Picture: santalessandro.org
Posted by Adam Busiakiewicz:
I'm a little late to news that the recently reopened Museo Diocesano Bernareggi in Bergamo has received a generous donation of 9 paintings by Evaristo Baschenis (spotted via @Mweilc). The gift was made by the collectors Guido Crippa and his wife Carmen Oberti and will be displayed in an entire room dedicated to the artist's work.

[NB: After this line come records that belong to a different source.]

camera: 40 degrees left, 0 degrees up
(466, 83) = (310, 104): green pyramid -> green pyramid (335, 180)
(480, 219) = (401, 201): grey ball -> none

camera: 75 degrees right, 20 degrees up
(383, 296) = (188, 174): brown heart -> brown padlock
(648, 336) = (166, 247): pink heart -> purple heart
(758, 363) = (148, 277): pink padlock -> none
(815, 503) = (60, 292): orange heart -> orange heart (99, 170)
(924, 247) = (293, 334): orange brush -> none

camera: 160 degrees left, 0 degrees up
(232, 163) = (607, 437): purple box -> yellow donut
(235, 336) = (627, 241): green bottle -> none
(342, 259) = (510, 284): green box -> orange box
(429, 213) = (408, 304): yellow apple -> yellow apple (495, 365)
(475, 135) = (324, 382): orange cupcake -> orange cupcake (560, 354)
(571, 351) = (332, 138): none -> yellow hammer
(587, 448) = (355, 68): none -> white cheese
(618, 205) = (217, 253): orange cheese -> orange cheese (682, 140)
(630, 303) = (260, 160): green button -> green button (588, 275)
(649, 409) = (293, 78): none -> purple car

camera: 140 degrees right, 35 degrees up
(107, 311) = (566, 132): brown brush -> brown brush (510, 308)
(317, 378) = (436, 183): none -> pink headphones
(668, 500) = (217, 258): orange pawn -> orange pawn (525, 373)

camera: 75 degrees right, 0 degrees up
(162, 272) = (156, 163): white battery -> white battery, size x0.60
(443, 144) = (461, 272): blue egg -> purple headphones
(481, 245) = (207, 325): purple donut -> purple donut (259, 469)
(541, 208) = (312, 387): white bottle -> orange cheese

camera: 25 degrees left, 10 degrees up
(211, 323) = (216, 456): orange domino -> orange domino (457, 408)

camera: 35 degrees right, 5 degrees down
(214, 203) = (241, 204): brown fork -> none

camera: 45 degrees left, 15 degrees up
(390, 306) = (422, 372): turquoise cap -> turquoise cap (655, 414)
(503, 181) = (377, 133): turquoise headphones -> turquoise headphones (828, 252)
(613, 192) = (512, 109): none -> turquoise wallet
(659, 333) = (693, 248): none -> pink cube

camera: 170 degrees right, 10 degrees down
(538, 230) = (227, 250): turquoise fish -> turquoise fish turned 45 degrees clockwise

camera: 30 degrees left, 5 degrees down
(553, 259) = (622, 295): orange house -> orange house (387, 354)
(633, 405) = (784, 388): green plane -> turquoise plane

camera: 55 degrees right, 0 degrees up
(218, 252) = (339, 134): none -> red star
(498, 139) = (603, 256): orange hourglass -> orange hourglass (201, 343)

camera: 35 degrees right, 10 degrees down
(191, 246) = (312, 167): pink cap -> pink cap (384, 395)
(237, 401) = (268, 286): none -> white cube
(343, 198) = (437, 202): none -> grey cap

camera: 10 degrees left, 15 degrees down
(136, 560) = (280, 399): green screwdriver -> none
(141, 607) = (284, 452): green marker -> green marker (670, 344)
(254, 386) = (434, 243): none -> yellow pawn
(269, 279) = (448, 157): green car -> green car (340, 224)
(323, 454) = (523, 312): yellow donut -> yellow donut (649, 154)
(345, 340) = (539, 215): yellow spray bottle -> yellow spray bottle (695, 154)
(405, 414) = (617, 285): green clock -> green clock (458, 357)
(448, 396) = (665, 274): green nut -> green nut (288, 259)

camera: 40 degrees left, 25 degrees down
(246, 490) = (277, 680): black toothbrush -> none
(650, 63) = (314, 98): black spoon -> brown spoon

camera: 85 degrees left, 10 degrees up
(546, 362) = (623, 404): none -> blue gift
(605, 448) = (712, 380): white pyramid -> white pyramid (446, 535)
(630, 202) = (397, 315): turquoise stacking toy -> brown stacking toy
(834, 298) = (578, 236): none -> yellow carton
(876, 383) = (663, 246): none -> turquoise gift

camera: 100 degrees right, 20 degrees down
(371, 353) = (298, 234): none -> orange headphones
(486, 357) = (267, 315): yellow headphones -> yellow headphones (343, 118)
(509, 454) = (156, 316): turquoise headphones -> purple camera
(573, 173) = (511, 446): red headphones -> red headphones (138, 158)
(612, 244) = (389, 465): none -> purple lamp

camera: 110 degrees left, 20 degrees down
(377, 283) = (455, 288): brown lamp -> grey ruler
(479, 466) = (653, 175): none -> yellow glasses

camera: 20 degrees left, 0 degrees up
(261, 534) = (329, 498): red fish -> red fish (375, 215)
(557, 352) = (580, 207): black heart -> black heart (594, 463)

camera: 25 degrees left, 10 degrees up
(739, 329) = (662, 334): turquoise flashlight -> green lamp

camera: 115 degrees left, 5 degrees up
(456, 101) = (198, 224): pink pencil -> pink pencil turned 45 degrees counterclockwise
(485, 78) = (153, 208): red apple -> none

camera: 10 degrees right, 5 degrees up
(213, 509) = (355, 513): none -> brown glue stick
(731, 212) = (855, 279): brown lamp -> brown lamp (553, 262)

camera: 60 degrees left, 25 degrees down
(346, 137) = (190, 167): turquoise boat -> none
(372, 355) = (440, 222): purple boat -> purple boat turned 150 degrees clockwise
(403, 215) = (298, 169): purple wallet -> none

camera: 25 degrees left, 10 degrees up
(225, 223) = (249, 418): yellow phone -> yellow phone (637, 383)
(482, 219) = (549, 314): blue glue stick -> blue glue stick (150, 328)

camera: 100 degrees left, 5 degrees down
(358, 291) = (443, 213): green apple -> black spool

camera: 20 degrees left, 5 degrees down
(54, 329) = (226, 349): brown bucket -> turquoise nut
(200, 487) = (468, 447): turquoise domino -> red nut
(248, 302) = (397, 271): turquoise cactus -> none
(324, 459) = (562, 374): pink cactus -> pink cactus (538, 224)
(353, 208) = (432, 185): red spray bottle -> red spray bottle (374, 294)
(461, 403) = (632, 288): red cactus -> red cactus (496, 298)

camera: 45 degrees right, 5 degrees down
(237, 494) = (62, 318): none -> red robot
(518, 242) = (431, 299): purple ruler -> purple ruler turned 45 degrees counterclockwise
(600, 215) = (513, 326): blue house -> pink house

NGA acquires Louise Moillon Still Life
April 18 2025

Picture: NGA
Posted by Adam Busiakiewicz:
The National Gallery of Art in Washington D.C. (NGA) has acquired Louise Moillon's 1636 Still Life with a Basket of Peaches and Grapes (spotted via. @Mweilc). The work was offered at Christie's Paris back in 2021 but failed to sell with its estimate of 300,000 - 500,000 EUR. The work was eventually acquired by the NGA through the London dealers Ben Elwes Fine Art in 2024.
Baroque in Slovenia
April 18 2025

Picture: Narodna galerija
Posted by Adam Busiakiewicz:
A reader has kindly been in touch with news that the Narodna galerija in Ljubljana, Slovenia, has just opened a large exhibition dedicated to Baroque in Slovenia. With a display that features no fewer than 170 works, the show will concentrate on works created in and for present-day Slovenia in the 17th and 18th centuries.
The exhibition will run until 11th September 2025.